Sen. Kamala Harris (D-CA) revealed the list of her four favorite politicians of all time on Friday while appearing on Will Ferrell’s “Ron Burgundy Podcast.”

The Democratic presidential candidate was quick to name her top three favorites, which consisted of former Rep. Shirley Chisholm (D-NY), who was the first black woman elected to Congress; former Attorney General Robert F. Kennedy; and Abraham Lincoln, the first Republican president.

“You know, one of the people I think is really great, who is still living but who has done really great work on an issue like climate change, for example, is Jerry Brown,” Harris said, seemingly placing the former California Governor as her number four pick.

“I mean, I didn’t agree with everything he did, but I do appreciate that he always as a leader had a vision of the future and tried to connect where we’re going to end up with where we are now,” she continued. “And thinking about solutions and ways to mitigate harm in the future.”

Harris acknowledged that as she often looks to these individuals for inspiration when she feels exhausted or overwhelmed by politics, especially while she has been campaigning for the Democratic nomination for the presidency.
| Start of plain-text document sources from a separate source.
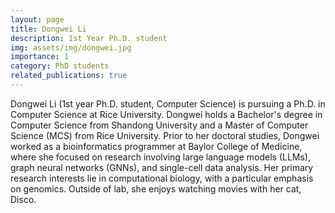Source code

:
 ```yaml
---
layout: page
title: Dongwei Li
description: 1st Year Ph.D. student
img: assets/img/dongwei.jpg
importance: 1
category: PhD students
related_publications: true
---
```


Dongwei Li (1st year Ph.D. student, Computer Science) is pursuing a Ph.D. in Computer Science at Rice University. Dongwei holds a Bachelor's degree in Computer Science from Shandong University and a Master of Computer Science (MCS) from Rice University. Prior to her doctoral studies, Dongwei worked as a bioinformatics programmer at Baylor College of Medicine, where she focused on research involving large language models (LLMs), graph neural networks (GNNs), and single-cell data analysis. Her primary research interests lie in computational biology, with a particular emphasis on genomics. Outside of lab, she enjoys watching movies with her cat, Disco.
“Someone I’ve been thinking a lot about, because I am running for president, is Shirley Chisholm,” Harris said. “I love the fact that she would just own that microphone and speak truth. And unburdened by what others might think of as the appropriateness of her being present and speaking as forcefully and as strongly as she did.”

Chisholm became the first black major-party candidate to run for president after she formally launched her campaign in 1972. Her campaign slogan at the time was “Unbought and unbossed,” which has been influential to the California senator.

“I take great inspiration from that [slogan] because she understood that she was a voice of truth and a voice that must be heard,” Harris said. “She just went to that microphone and took hold of it and didn’t ask permission.”

Harris has often expressed her admiration for the former New York congresswoman, especially during Black History Month and Women’s History Month.

“Shirley Chisholm created a path for me and so many others,” she tweeted in Feb. 2018. “She is one of the reasons I am serving the people of California in the U.S. Senate today.”

Days later, Harris penned an op-ed in Essence magazine where she called for more black women to follow in Chisholm’s footsteps and run for elected positions across the country, as well as urging for Congress to pass legislation that would place a statue of Chisholm inside the nation’s Capitol Building.

“Fifty years from now, I hope that statue stands among the other American icons we honor in the Capitol. I hope Black women crowd into the Senators-only elevator, giving every American equal voice and equal representation,” Harris wrote. “And I hope that all our nation’s leaders demonstrate the guts, grit, and grace that Shirley Chisholm taught us.”